■ **Entries shown**
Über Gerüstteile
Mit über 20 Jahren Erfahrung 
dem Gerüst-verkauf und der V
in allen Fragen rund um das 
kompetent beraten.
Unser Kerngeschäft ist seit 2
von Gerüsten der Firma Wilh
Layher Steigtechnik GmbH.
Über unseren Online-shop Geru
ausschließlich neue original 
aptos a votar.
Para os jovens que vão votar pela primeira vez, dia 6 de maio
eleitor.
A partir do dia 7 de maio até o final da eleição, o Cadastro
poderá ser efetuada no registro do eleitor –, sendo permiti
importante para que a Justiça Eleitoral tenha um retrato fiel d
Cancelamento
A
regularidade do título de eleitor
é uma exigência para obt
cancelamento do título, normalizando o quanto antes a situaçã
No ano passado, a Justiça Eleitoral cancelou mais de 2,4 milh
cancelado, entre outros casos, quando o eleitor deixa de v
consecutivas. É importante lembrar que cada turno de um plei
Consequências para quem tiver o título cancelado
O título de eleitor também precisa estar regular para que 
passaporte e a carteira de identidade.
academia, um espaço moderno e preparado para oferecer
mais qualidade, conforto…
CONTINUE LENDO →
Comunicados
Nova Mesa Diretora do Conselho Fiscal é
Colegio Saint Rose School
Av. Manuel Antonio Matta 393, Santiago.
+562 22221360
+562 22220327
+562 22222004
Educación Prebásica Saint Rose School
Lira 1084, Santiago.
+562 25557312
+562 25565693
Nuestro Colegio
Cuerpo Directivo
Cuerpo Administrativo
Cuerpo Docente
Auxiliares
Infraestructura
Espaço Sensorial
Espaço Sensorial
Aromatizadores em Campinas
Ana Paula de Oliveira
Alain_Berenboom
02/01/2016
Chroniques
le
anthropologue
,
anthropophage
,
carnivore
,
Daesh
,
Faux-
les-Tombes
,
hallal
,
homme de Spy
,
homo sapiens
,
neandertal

■ **Task requirements**
Report every line of the records that contains the word "cancelado".

■ **Solution to the exercise**
cancelado, entre outros casos, quando o eleitor deixa de v
Consequências para quem tiver o título cancelado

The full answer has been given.